With the Marten + Wolverine integration through this:

        opts.Services.AddMarten(m =>
        {
            // Other stuff...
            m.Projections.Add<ServiceSummaryProjection>(ProjectionLifecycle.Async);
        }).IntegrateWithWolverine(w =>
        {
            w.UseWolverineManagedEventSubscriptionDistribution = true;
        });

Marten can also get into the SignalR act through its support for “Side Effects” in projections. As a certain projection for ServiceSummary is updated with new events in CritterWatch, we can raise messages reflecting the new changes in state to notify our clients with code like this from a SingleStreamProjection:

    public override ValueTask RaiseSideEffects(IDocumentOperations operations, IEventSlice<ServiceSummary> slice)
    {
        var hasShardStates = slice.Events().Any(x => x.Data is ShardStatesUpdated);

        if (hasShardStates)
        {
            var shardEvent = slice.Events().Last(x => x.Data is ShardStatesUpdated).Data as ShardStatesUpdated;
            slice.PublishMessage(new ShardStatesChanged(slice.Snapshot.Id, shardEvent!.States));
        }

        if (slice.Events().All(x => x.Data is IImpactsAgentOrNodes || x.Data is ShardStatesUpdated))
        {
            if (!hasShardStates)
            {
                slice.PublishMessage(new AgentAndNodeStateChanged(slice.Snapshot.Id, slice.Snapshot.Nodes, slice.Snapshot.Agents));
            }
        }
        else
        {
            slice.PublishMessage(new ServiceSummaryChanged(slice.Snapshot));
        }

        return new ValueTask();
    }

The Marten projection itself knows absolutely nothing about where those messages will go or how, but Wolverine kicks in to help its Critter Stack sibling and it deals with all the message delivery. The message types above all implement the ICritterStackWebSocketMessage interface, so they will get routed by Wolverine to SignalR. To rewind, the workflow here is:

CritterWatch constantly receives messages from Wolverine applications with changes in state like new messaging endpoints being used, agents being reassigned, or nodes being started or shut down
CritterWatch saves any changes in state as events to Marten (or later to SQL Server backed Polecat)
The Marten async daemon processes those events to update CritterWatch’s ServiceSummary projection
As pages of events are applied to individual services, Marten calls that RaiseSideEffects() method to relay some state changes to Wolverine, which will..
Send those messages to SignalR based on Wolverine’s routing rules and on to the client side code which…
Relays the incoming messages to the proper Pinia store

Summary

I won’t say that using Wolverine for processing and sending messages via SignalR is justified in every application, but it more than pays off if you have a highly interactive application that sends any number of messages between the user interface and the server.

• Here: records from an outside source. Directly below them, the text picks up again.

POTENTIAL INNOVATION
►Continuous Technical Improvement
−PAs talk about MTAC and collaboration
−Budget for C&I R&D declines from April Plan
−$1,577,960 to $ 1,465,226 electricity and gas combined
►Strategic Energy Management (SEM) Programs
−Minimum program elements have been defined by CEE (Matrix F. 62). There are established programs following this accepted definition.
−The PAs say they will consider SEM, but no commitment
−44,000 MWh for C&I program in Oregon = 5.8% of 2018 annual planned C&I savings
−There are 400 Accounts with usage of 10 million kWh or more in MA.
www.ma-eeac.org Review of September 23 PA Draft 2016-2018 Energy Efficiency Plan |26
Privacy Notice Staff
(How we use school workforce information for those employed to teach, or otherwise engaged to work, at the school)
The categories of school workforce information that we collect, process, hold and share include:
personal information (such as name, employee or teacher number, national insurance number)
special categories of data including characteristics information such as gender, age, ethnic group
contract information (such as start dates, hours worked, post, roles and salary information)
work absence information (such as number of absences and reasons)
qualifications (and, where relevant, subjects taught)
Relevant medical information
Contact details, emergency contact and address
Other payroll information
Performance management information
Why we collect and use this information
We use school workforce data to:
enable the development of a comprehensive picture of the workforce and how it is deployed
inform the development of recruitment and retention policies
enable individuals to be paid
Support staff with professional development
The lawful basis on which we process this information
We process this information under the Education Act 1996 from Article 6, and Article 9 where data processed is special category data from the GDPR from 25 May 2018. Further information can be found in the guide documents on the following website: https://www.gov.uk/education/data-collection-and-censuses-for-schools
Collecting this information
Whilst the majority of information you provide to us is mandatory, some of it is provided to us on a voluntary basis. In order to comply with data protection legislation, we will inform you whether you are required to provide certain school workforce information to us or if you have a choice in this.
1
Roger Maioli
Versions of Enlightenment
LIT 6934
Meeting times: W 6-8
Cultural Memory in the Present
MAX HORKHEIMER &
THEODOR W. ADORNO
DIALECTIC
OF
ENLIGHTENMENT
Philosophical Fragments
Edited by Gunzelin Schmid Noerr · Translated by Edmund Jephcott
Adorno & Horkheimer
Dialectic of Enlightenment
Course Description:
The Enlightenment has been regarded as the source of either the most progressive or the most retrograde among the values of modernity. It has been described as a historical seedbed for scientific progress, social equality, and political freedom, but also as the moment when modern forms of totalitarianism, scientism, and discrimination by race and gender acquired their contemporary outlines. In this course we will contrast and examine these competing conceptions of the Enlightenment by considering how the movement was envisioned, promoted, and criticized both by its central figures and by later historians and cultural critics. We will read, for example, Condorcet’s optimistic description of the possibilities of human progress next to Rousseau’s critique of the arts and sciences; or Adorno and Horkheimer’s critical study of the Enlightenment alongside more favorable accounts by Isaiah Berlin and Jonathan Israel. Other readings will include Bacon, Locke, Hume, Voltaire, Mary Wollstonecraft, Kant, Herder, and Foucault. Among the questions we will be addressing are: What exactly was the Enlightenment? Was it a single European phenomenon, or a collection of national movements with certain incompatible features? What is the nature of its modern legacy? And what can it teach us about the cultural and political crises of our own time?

Sometime last week I said online that no project is truly a failure if you learned something valuable from that effort that could help a later project succeed. When I wrote that I was absolutely thinking about the work shown above and relating that to a failed effort of mine called Storyteller (Redux + early React.js + roll your own WebSockets support on the server) that went nowhere in the end, but taught me a lot of valuable lessons about using WebSockets in a highly interactive application that has directly informed my work on CritterWatch.